Tuesday, February 5, 2013

CD REVIEW: The Consolation Project “Face Your Demons”

The Consolation ProjectFace Your Demons
               Whenever I sit down to review a piece of music, I take two main factors into consideration: The music and then the lyrics.   To me, the music is more important than the lyrics because I can often get into something that rocks hard if the lyrics are somewhat immature and also because there exists some really great instrumental music out there.  
                With an album like “Face Your Demons”, I wish I could say that I had only one of these two factors bear an unreasonable amount of weight on me, but alas, it was a combination of both.  
                The lyrics (And we’ll get further into them in a moment) play a large part in my psyche being affected but it would be quite less impactful if they were simply being spoken.   The music itself does play its part.   Some songs have the traditional influences I like to pull out of albums from “Ship of Ghosts” feeling a lot like Radiohead to “The King of Darkness” having a Fastball sound to it.  
                But to say that these songs are dark would be a vast understatement.    In my mind, these songs make Robert Smith sound like Justin Bieber.   (I’m not entirely sure what a Justin Bieber is, so I hope I made that joke properly)   A song like “In My Chest” brings out the 8 bit video game sound, which teeters back and forth from “Pretty Hate Machine” to “Downward Spiral” era Nine Inch Nails, but even that doesn’t seem that dark since it, you know, could be something in some distant sense you hear in an Atari 2600 game.   A song like “Curses Come Easy” sounds like it could be in that newer radio rock vibe along the lines of Snow Patrol or one of those other bands I dare not name, but even that’s more of a poppy sad sound than something so dark it gives you chills. 

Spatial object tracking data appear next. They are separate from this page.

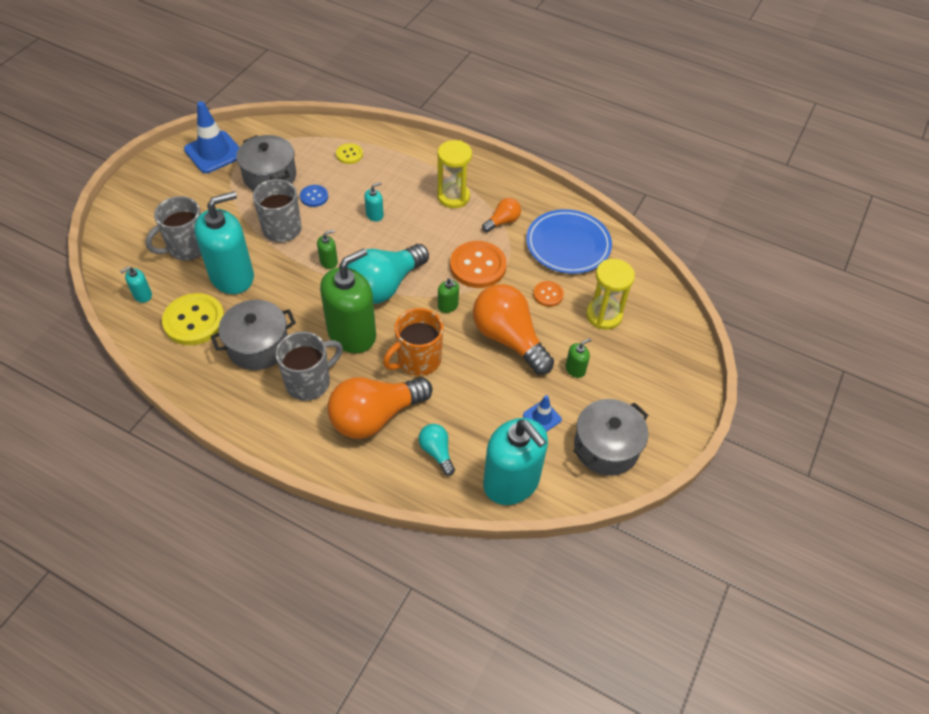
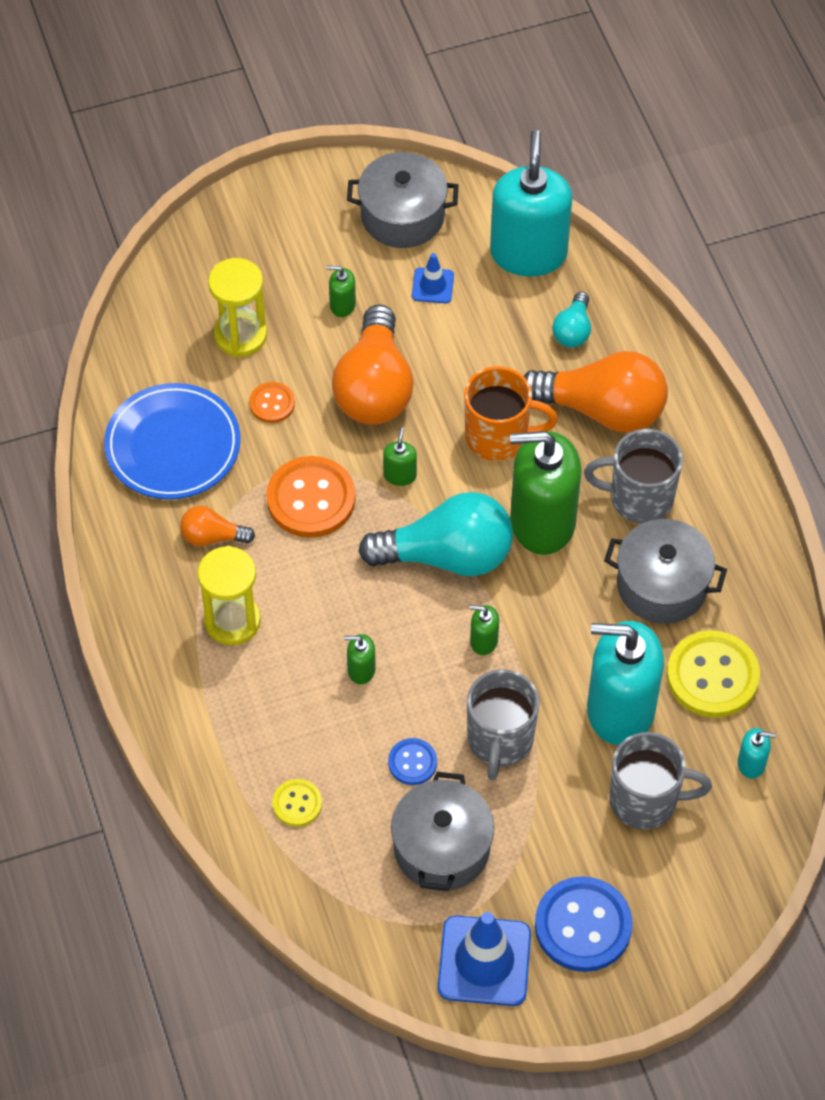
camera: 135 degrees left, 5 degrees up
(179, 187) = (583, 926): none -> blue button
(374, 215) = (361, 670): turquoise soap dispenser -> green soap dispenser

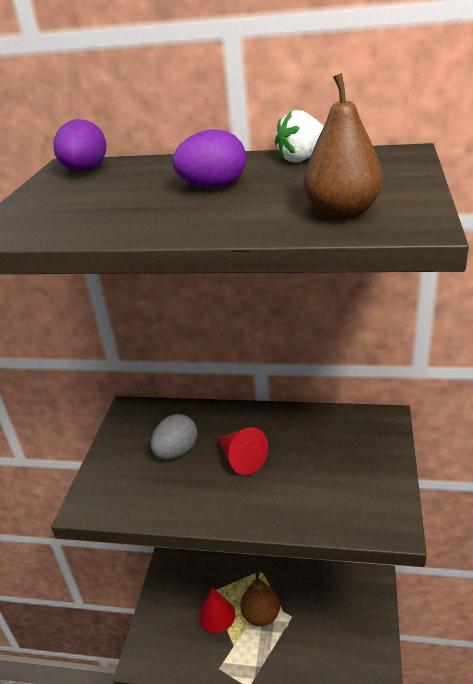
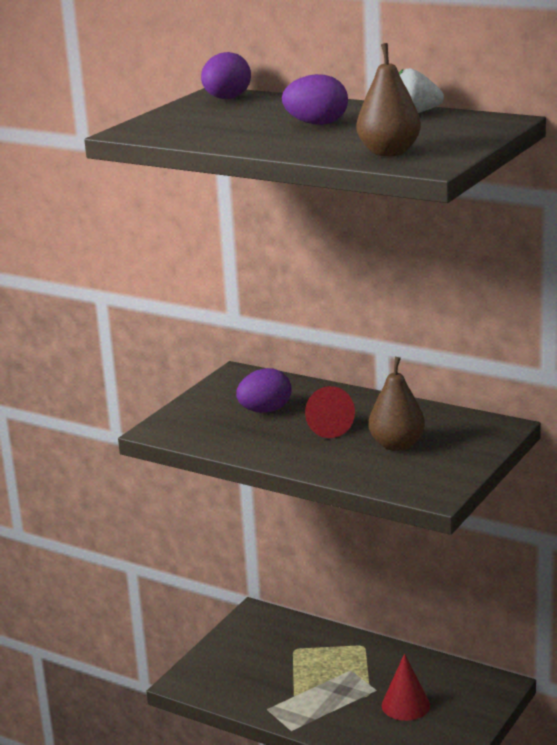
camera: 20 degrees right, 10 degrees down
(176, 452) = (265, 411): grey egg -> purple egg
(217, 615) = (289, 668): red cone -> red cone (405, 705)
(261, 615) = (340, 680): brown pear -> brown pear (397, 445)

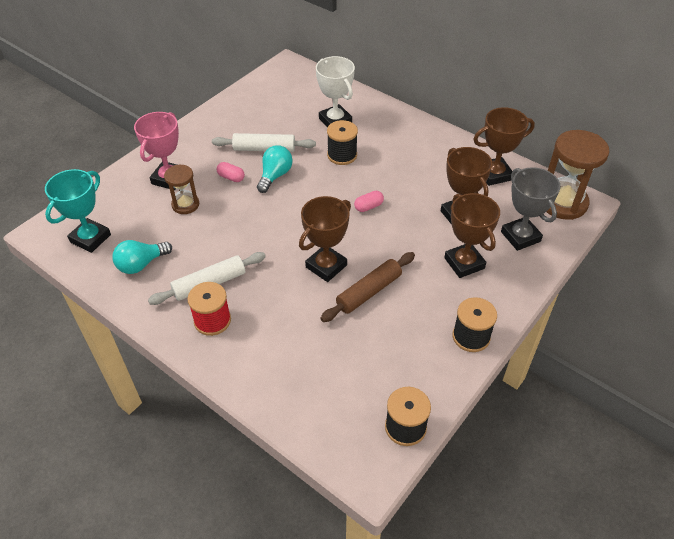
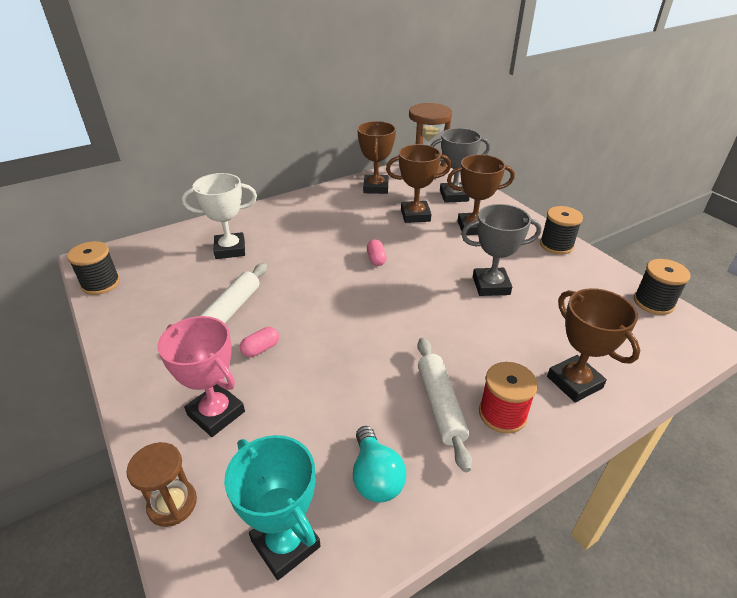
camera: 70 degrees left, 10 degrees down
(185, 205) = (282, 404): brown hourglass -> brown hourglass (172, 504)
(275, 176) = (285, 311): turquoise light bulb -> none
(326, 266) = (447, 304): brown trophy -> brown trophy (574, 382)
(342, 155) = (288, 257): black spool -> black spool (101, 283)
(368, 292) = (491, 286): brown rolling pin -> grey trophy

                Musically, I feel like this album is exceptionally well done.  With different lyrics, it may or may not have had the same affect on me—I cannot say.    But these lyrics are just entirely too dark.

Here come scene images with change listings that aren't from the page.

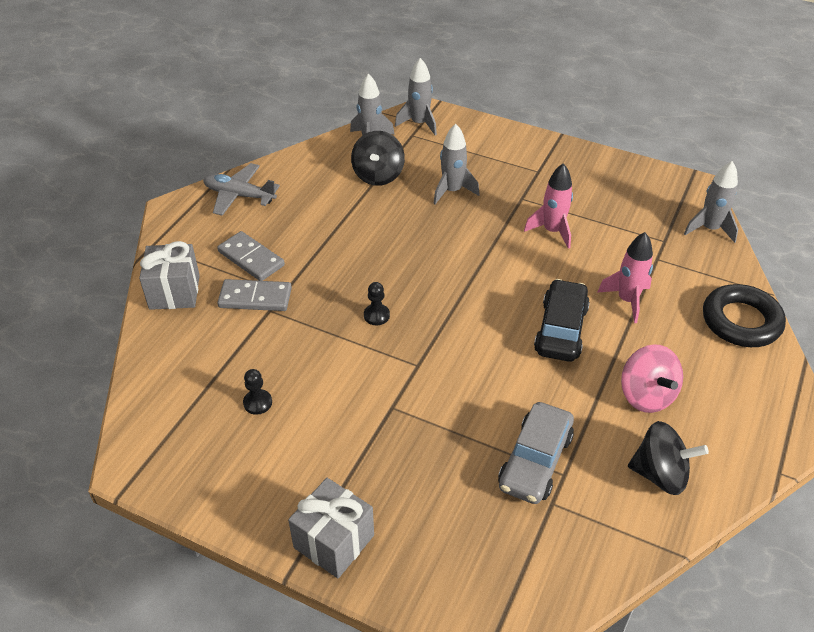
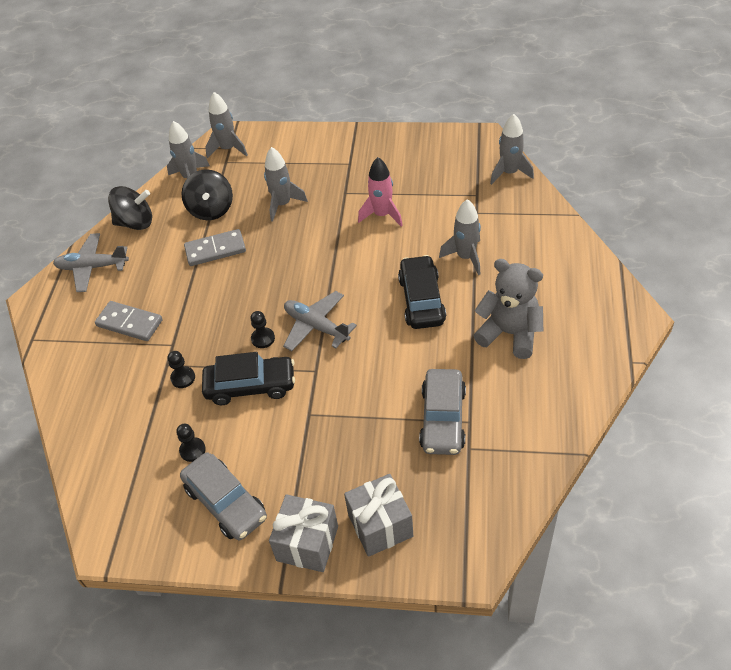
camera: 15 degrees left, 5 degrees up
(174, 292) = (73, 376): grey gift -> grey gift (380, 525)
(255, 298) = (149, 358): grey domino -> grey domino (215, 250)
(268, 467) = (225, 502): none -> grey car
(279, 328) = (183, 378): none -> black pawn
(344, 358) = (250, 386): none -> black car
(437, 321) = (316, 326): none -> grey plane
(627, 300) = (465, 257): pink rocket -> grey rocket
(646, 395) = (509, 333): pink spinning top -> grey teddy bear
(660, 474) = (543, 395): black spinning top -> black spinning top (135, 222)
(741, 321) = (561, 246): black ring -> none

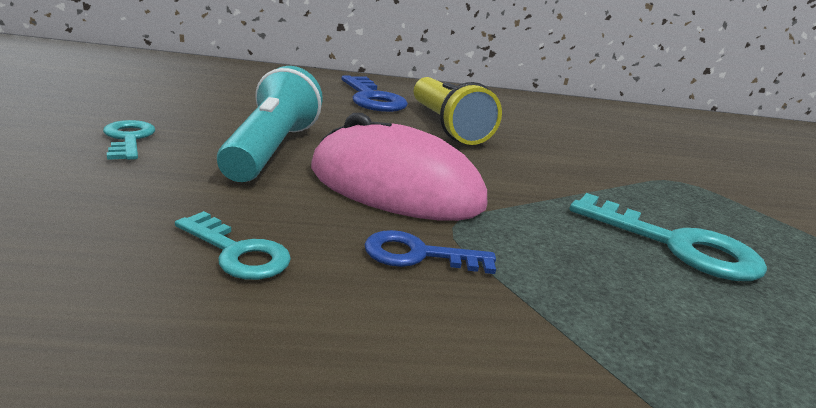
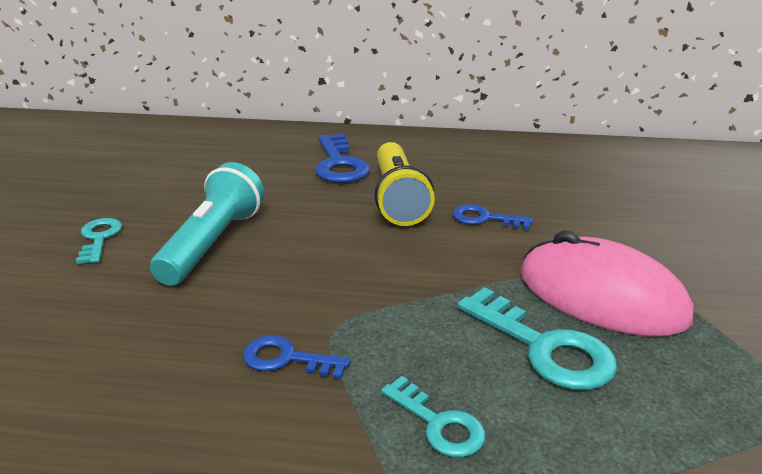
camera: 15 degrees right, 5 degrees up
(238, 253) = (146, 357): turquoise key -> turquoise key (439, 424)
(395, 186) = (304, 283): pink mouse -> pink mouse (601, 296)
(538, 144) = (484, 218): none -> blue key

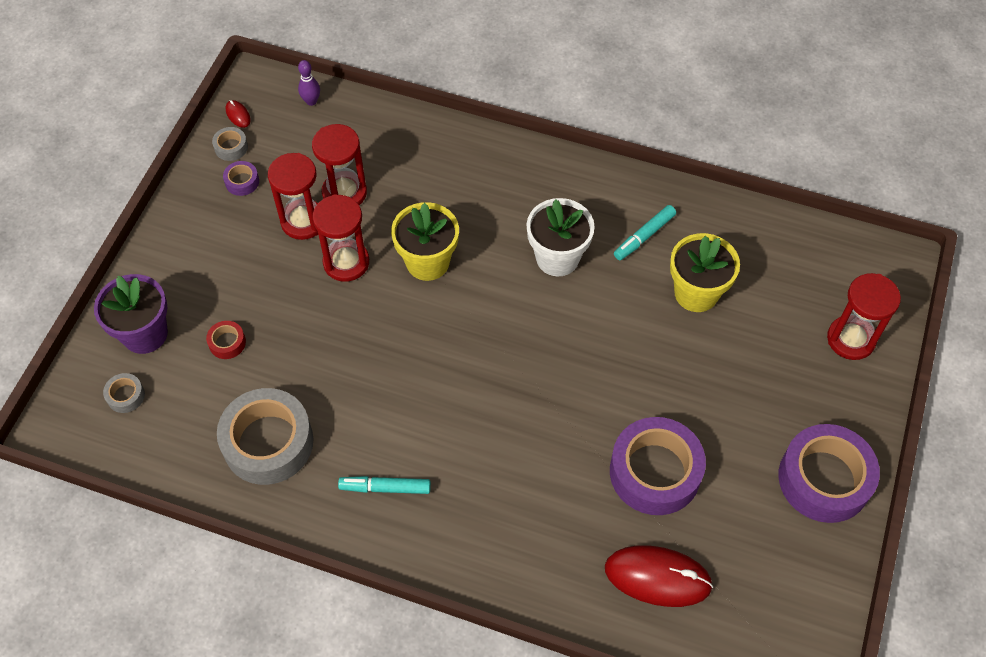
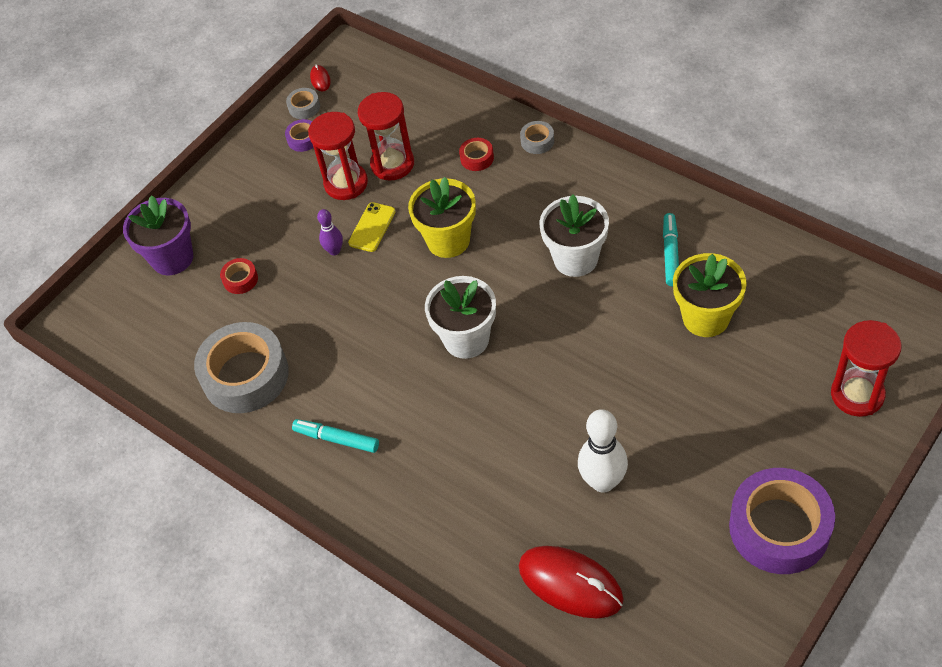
camera: 25 degrees right, 5 degrees down
(125, 396) = (137, 309): grey tape -> grey tape (537, 141)
(311, 101) = (391, 77): purple bowling pin -> purple bowling pin (334, 251)
(346, 262) = (372, 227): red hourglass -> yellow phone
(427, 172) = (477, 158): none -> red tape
(479, 359) = (466, 339): none -> white flower pot
(644, 236) = (670, 253): turquoise marker -> turquoise marker turned 120 degrees clockwise
(655, 472) = (603, 482): purple tape -> white bowling pin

                When I was fifteen years old, I knew that I could never fully and completely explain to anyone how I felt inside or they would lock me away forever.   That was my biggest fear up until I turned thirty.  Then I actually spent some time in a psychiatric hospital and much to my surprise they released me.   Now, some would say (Mostly I would think) that I simply told them what they wanted to hear and played by their rules just so I could get out of that particular hell.   Some would also say that my medications aren’t cutting it and, well, a phone call to my doctor shows that when I recently moved my dosage was upped for that reason.    Do I feel better now?  Do I feel like I can continue my life without this dark piece inside of me?  That’s only a question that I can answer and quite frankly I feel like I’ve exposed enough of myself in this review already.   It’s not that I don’t like writing about myself, it’s just that it only has so much to do with the music.
                I cannot quote all of the lyrics I want to; there simply is not enough time.   You just need to listen to them for yourself.   But this is what would happen if you lived inside my darkest place.   Knowing what I went through months, hell years in advance to my complete mental breakdown that I’m not fully recovered from nearly three years after the fact… this is a way of understanding that—by listening to these songs.   “You’ll never win” is not a line sung repeatedly in the second song, but rather the soundtrack to my conscience.  

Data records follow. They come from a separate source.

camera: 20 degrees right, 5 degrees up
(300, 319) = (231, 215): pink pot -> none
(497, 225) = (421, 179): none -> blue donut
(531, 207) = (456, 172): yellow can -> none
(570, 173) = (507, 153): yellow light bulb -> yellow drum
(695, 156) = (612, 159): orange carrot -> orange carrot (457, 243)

                Essentially, I can listen to this album because I can go to my darkest place and (for the most part) be all right.   Can you go to your darkest place and be all right?  That’s a question you have to answer for yourself because this album is some powerful voodoo.    I listen to it because I enjoy it and sometimes a dark song is the only way to get through the dark times, but no, I am not ready to face my demons just yet, which is probably why these songs haunt me ever so.